La décision de l’arrêt de déférer fait grief du motif « qu’il est constant qu’en quittant son domicile jusqu’à l’heure de son procès, mademoiselle Moucketou Moucketou Léna Marcelle était en compagnie de sieur Bitsi ( …) il s’agit là d’une indication de pure forme qui ne renseigne ni sur l’imputabilité, ni sur la justification du dispositif, la motivation de pure forme étant assimilée à un défaut de motifs. Tel est le cas en droit » a déclaré Bertrand Homa Moussavou, conseil de Bitsi.

Les magistrats, selon les dires des conseils de Bitsi, ont donc volontairement oublié de mettre en application le principe d’imputabilité qui les oblige à prouver matériellement la culpabilité de leur client. « Le terme autopsie veut dire ‘’voir de ses propres yeux’’ Cela dit, lorsqu’un médecin pratique une autopsie, il est de son devoir de rapporter ce qu’il voit et non ce qu’il voudrait voir, ce qu’il suppute ou subodore dire qu’ ‘’il semble’’ c’est qu’il n’est pas sûr de ce qu’il voit » a déclaré Maguisset Cédric, conseil de Bitsi.

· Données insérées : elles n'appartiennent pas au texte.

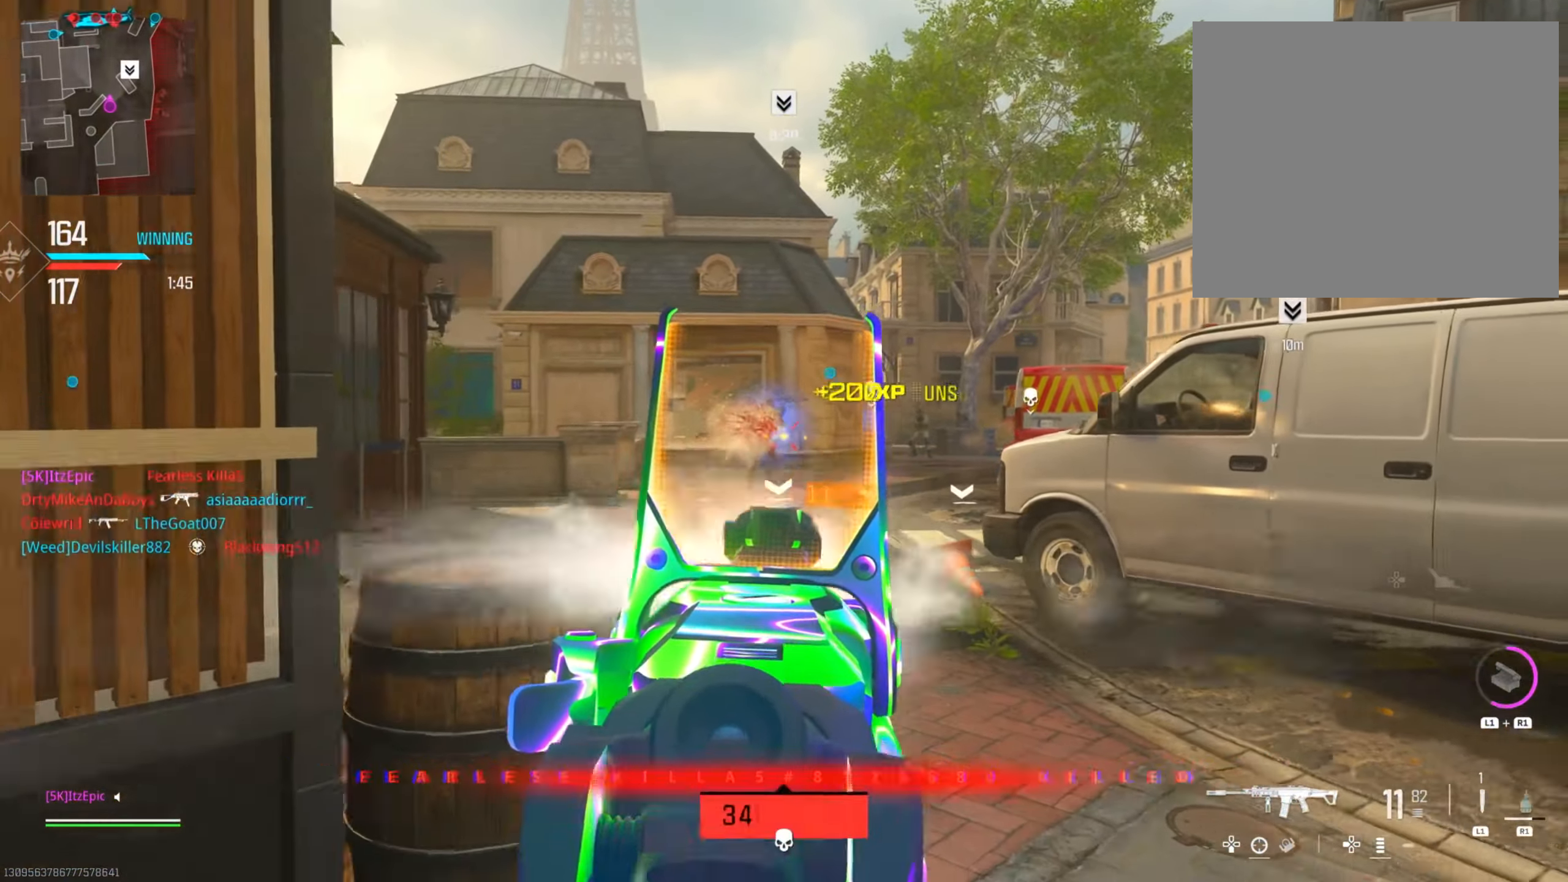
{"buttons": ["L2"], "left_stick": "left", "right_stick": "center", "events": [[50, "left_stick", "left"], [116, "right_stick", "center"], [200, "right_stick", "right"], [283, "right_stick", "center"]]}
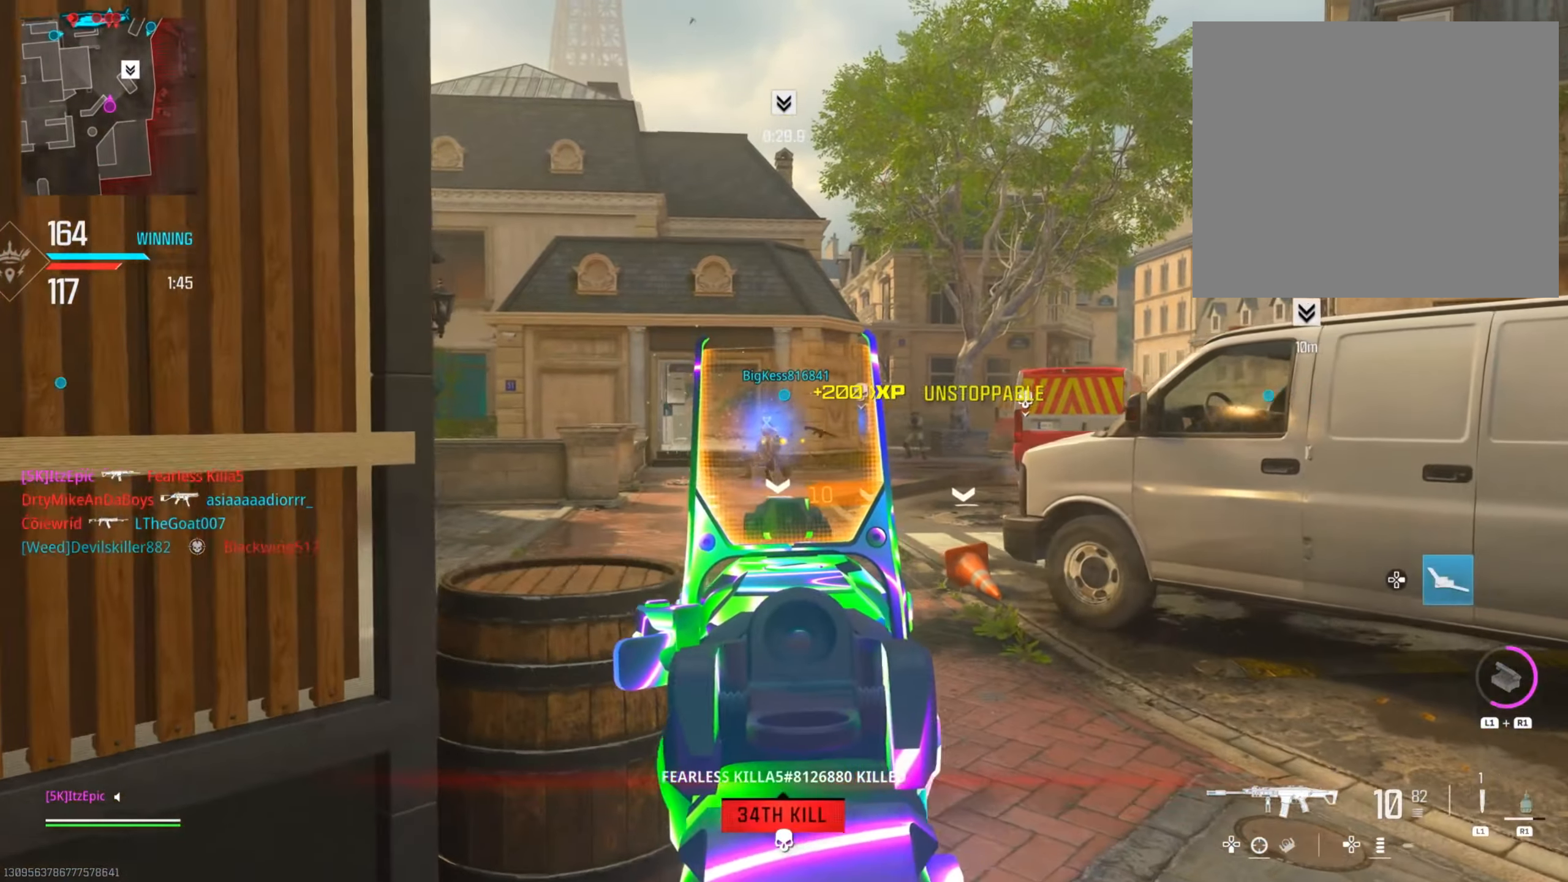
{"buttons": [], "left_stick": "up-left", "right_stick": "left", "events": [[84, "SQUARE", "down"], [134, "L2", "up"], [200, "SQUARE", "up"], [250, "right_stick", "left"], [467, "left_stick", "up-left"]]}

A ce qui semble, les juges siégeant au procès contradictoire n’auraient pas selon les mêmes avocats, tenu compte de la version de l’accusé encore moins du constat de police, des pompiers ou des témoins visuels qui attestent formellement la thèse de l’accident. Selon l’avocat Maguisset Cédric, « le 17 décembre 2011 à 21 heures, deux personnes adultes et consentantes dont l’une est une étudiante en psychologie et l’autre son professeur sortent d’un restaurant après un diner et font une promenade sur le front de mer, le dos tourné au sens de la marche des véhiculse. Un véhicule conduit par une personne de race blanche, (selon les témoins oculaires de la scène), arrive à vive allure à hauteur du cyber IPI9, à la sortie de la légère courbe située avant Jeanne Ebori, le véhicule heurte violemment les piétons qui marchaient sur le trottoir sous l’effet du choc, l’étudiante et son enseignant sont tous deux projetés, l’étudiante contre le tronc d’un fromager, l’enseignant sur le sable de la mer. L’étudiante meurt sur le champ ».

A la suite du rendu de la Cour Criminelle de Libreville du 03 juin 2014 qui le déclarait coupable du meurtre de l’étudiante Moucketou Moucketou Léna Marcelle, le professeur Jacques Alain Batsi avait écopé de 22 ans de réclusion criminelle dont 5 ans de sursis et une amende de 50 000 000 de francs CFA à verser à la famille de la défunte à titre de dommages et intérêts. Ce rendu de justice vient d’être annulé après un pourvoi en cassation déposé le 05 juin 2014 par les conseils de l’accusé est donc à reprendre pour tenir compte de tous les éléments de la défense. « Le rétablissement de l’équilibre du fait que les médias s’en sont donnés à cœur joie lors de cette affaire au point d’accuser notre client et à cause de notre action car l’imputabilité n’est pas démontrée dans cette affaire. D’où notre action » a conclu Bertrand Homa Moussavou conseil de Bitsi Jacques Alain.